New Holland (Dutch: Nieuw-Holland) is a historical European name for mainland Australia, which was discovered by Dutch navigator Willem Janszoon aboard Duyfken in 1606. The name was first applied to Australia in 1644 by the Dutch seafarer Abel Tasman, and for a time came to be applied in most European maps to the vaunted "Southern land" or Terra Australis even after its coastline was finally explored.
The continent of Antarctica, later named in the 1890s, was still in largely speculative form; it resumed the name Terra Australis (sometimes suffixed Non Cognita, lit. 'unknown'). Its existence had been speculated on in some maps since the 5th century, under the theory of "balancing hemispheres".

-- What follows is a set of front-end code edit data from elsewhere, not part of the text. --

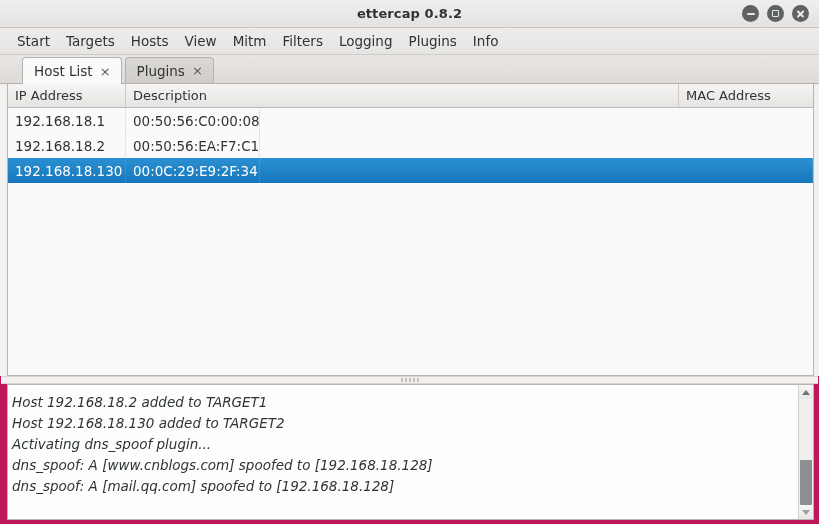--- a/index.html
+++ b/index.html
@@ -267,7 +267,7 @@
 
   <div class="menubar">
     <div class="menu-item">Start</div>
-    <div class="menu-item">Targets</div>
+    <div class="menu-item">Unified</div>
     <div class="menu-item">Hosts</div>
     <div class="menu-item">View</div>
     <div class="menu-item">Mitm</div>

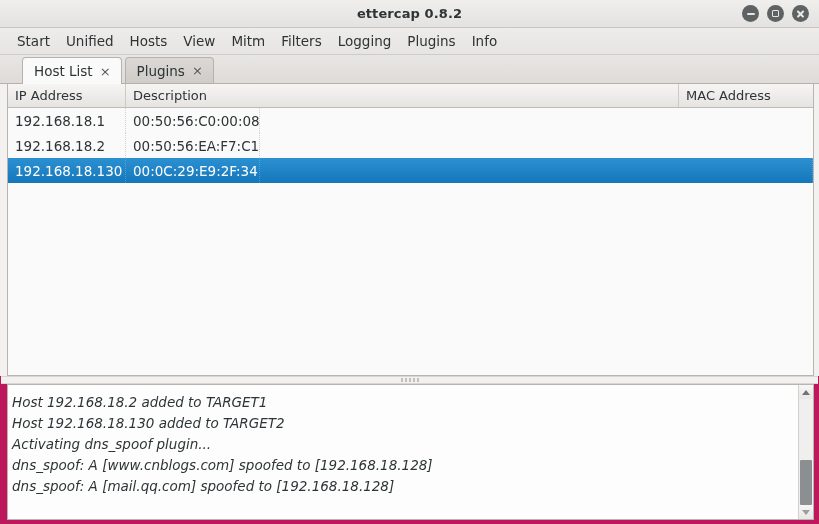--- a/index.html
+++ b/index.html
@@ -72,7 +72,7 @@
     height: 29px; flex: 0 0 29px;
     background: linear-gradient(to bottom, #e8e6e4 0%, #dedbd8 100%);
     display: flex; align-items: flex-end;
-    padding-left: 22px;
+    padding-left: 6px;
     position: relative;
     border-bottom: 1px solid #b5b1ad;
   }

Lieutenant James Cook, captain of HMS Endeavour, claimed the eastern portion of the Australian continent for the British Crown in 1770, naming it New South Wales. The British settlement of Sydney as a colony in 1788 prompted Britain to formally claim the east coast as New South Wales, leading to a search for a new collective name. New Holland was never settled by the Dutch people, whose colonial forces and buoyant population had a settled preference for the Dutch Cape Colony, Dutch Guyana, the Dutch East Indies, Dutch Ceylon and the Dutch West Indies.
New Holland continued to be used semi-officially and in popular usage as the name for the whole land mass until at least the mid-1850s.